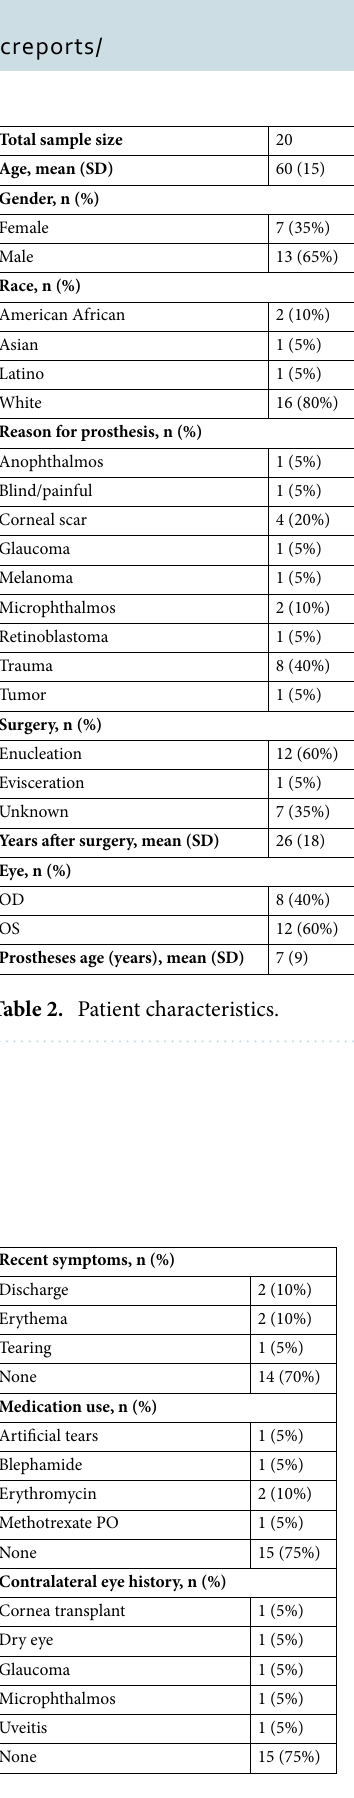
Table 3. Clinical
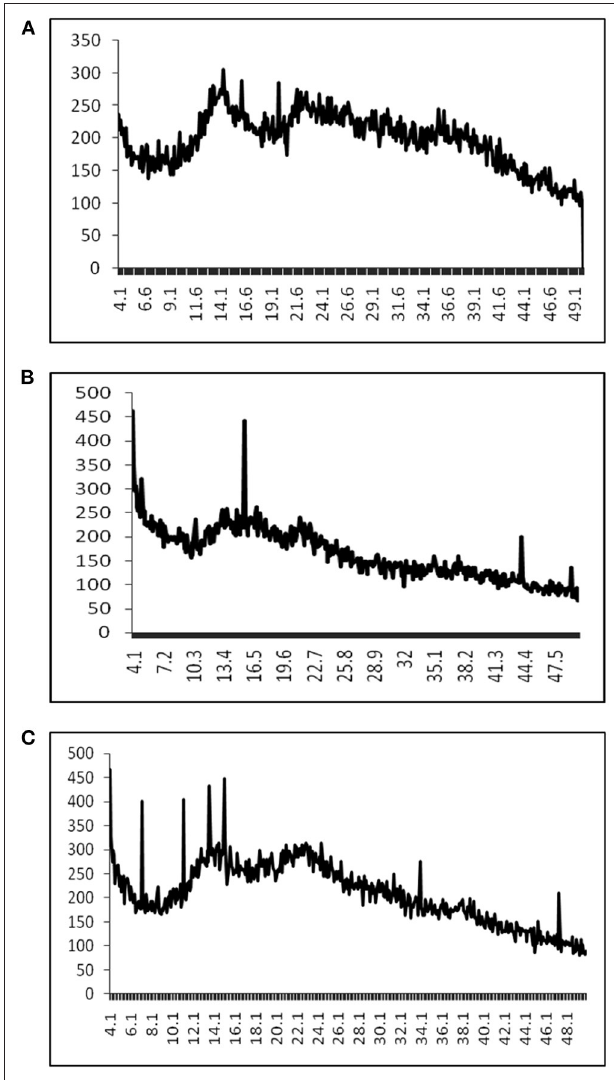
FIGURE 3 | XRD of different pectin samples, where (A–C) represents pectin from Mosambi, Kinnow, and Orange peels,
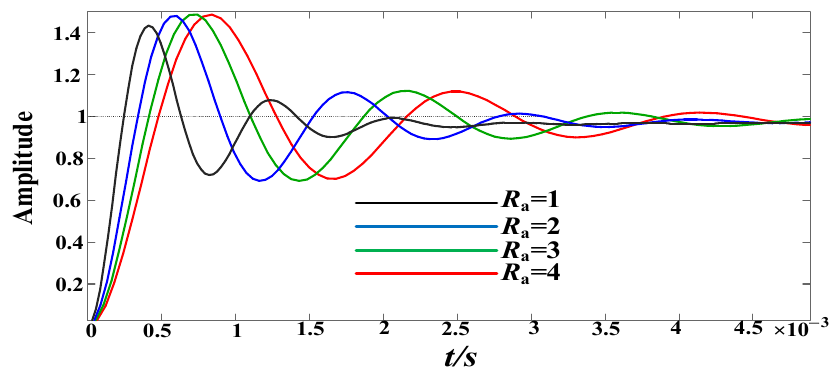
Figure 7. f ( s ) under different R a . Figure 7. 𝑓(𝑠) under different 𝑅 (cid:2911) .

◆ What you will do
The listing above should be returned word for word, with pictures omitted.

◆ Task response
Table 3. Clinical
FIGURE 3 | XRD of different pectin samples, where (A–C) represents pectin from Mosambi, Kinnow, and Orange peels,
Figure 7. f ( s ) under different R a . Figure 7. 𝑓(𝑠) under different 𝑅 (cid:2911) .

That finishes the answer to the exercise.